Both plays feature the Chinese-Kiwi connection - The Two Farting Sisters is set in Levin and Auckland, and Under the Same Moon in Wellington - but Liang says what they have most in common is their theme of family love and relationships.
"No matter what genre I write in, I tend to end up writing a family drama," she says. "It's what I'm really interested in - relationships between family members and how they engage with the outside world. It's appropriate that both plays are being put on at Chinese New Year, as that time is all about reaffirming those relationships."
And although most of the characters are Chinese, Liang says they have characteristics all audiences can relate to. "I get labelled as someone who writes 'cultural' plays but I just set out to write stories that are real to me. So they will always reflect my background, but they are universal as well."
Art and dance
Also reflecting the experiences of Asian New Zealanders is the art show Living There Being Here by students from the Elam School of Fine Arts' second-language and international student group.
Many Zhu, events coordinator at the university, says the works explore ideas around distant-yet-connected places, cultures and identities. "It's a theme of what it's like to be living in New Zealand but feeling a link to somewhere else - almost like still living in that place, but physically being here. It's about travel, memory, movement between countries and cultures."
The exhibition is interactive: Korean second-year student Jeong Ryeong Kim will be painting portraits of gallery visitors and their possessions onto the walls of the gallery as part of her work The Diasporic Objects.
Also as part of the exhibition, six dancers from the dance studies programme will perform a piece choreographed in response to each work. Students have spent the weeks leading up to the Lantern Festival talking with the artists and devising a performance, which will take place in the gallery at 5pm and 7pm today.
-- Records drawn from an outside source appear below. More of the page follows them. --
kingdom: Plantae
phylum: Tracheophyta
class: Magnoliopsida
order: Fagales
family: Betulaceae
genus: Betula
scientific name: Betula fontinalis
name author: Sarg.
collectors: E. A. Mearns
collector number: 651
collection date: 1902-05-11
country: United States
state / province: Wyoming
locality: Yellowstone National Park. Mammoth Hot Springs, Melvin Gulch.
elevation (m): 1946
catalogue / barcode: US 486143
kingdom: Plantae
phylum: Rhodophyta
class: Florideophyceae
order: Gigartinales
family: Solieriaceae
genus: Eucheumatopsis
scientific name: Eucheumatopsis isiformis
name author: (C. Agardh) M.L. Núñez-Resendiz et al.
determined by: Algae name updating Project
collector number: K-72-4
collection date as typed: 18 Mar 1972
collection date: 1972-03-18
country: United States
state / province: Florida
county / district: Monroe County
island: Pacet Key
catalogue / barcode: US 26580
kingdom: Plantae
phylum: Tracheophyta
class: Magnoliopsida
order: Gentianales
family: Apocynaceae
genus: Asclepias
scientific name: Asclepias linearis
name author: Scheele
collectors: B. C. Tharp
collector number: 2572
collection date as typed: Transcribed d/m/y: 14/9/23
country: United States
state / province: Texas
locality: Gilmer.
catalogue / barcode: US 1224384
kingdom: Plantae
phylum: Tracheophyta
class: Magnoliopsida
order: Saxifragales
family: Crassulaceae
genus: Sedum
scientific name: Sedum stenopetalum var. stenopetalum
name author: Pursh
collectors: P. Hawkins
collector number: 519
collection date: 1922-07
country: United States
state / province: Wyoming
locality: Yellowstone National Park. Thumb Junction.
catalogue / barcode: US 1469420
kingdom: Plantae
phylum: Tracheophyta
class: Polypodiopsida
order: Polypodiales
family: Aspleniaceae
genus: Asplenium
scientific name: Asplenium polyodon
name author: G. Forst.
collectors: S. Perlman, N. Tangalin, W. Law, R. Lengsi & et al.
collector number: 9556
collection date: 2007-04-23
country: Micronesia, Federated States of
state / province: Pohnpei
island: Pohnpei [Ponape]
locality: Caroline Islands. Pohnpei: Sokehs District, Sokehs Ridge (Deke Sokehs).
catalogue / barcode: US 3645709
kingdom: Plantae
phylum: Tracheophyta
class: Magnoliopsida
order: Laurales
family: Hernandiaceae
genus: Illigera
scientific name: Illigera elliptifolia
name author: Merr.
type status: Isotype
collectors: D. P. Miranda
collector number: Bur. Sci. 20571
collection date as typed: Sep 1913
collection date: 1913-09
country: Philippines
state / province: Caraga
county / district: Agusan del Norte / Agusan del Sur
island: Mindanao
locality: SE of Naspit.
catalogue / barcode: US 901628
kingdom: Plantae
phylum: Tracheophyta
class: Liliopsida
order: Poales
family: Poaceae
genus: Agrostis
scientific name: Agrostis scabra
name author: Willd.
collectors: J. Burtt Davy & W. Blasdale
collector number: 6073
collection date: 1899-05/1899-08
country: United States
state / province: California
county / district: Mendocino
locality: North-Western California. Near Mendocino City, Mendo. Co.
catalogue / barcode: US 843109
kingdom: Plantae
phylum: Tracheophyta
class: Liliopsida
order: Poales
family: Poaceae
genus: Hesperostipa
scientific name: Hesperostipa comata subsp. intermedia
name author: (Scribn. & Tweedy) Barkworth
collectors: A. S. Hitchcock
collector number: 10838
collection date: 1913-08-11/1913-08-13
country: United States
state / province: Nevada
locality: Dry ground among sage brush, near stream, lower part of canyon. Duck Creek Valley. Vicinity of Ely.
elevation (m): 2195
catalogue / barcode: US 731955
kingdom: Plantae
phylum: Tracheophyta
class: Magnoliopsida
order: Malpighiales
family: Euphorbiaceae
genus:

"It's translating something visual into something that's a dance experience," says Zhu.
Focus on accessibility
Event producer Eric Ngan says organisers Auckland Tourism, Events and Economic Development (Ateed) has worked to improve accessibility at the festival this year, providing more wheelchair parking and making it easier for users to get around. Saturday night's performance of Under the Same Moon will also be translated into sign language, with three interpreters working to express the 10 different characters in the play, all performed by one actress, Hweiling Ow.
• More than 800 handmade Chinese lanterns, a street full of stalls selling delicious Asian delicacies and crafts (today, tomorrow 4.30-10pm). Lantern making (5-10pm) and diablo demonstrations (7-8.30pm), tea ceremonies (5.30pm, 6.45pm, 8pm, 9.15pm), martial arts (5.30- 8pm), performances by Guangdong Puppet Art Theatre (6pm, 7.10pm, 8.50pm), dragon and lion dancers (6.30pm, 7.30pm, 8.30pm), karaoke (8-10pm)
• Grand finale fireworks display tomorrow, 10.30pm. For more information on the Lantern Festival, see aucklandnz.com/lantern
• Under the Same Moon and The Two Farting Sisters. Musgrove Studio of the Maidment Theatre, this weekend and until March 7.
• Long Shen Dao will play the main stage at Albert Park from 9.30-10.30pm tonight and Sunday.
• Living There Being Here. George Fraser Gallery this weekend and until March 10. Elam student Jeong Ryeong Kim will be drawing portraits of visitors onto the gallery wall to form a part of her artwork from 4-7pm today. Dance students f performances 5pm, 7pm.
• Auckland Art Gallery open late during the Lantern Festival, today and tomorrow until 9pm. With more lantern-making and puppet theatre, plus tomorrow great films on modern Chinese architecture (1pm, 5pm) and work by graduate students from the Film Television and Media Studies (4pm, 7pm).
• Celebrate Chinese culture at Auckland Museum tomorrow with arts and crafts (10.30am, 1.30pm), storytelling, special exhibitions from the Chinese collection and vibrant music and dance performances.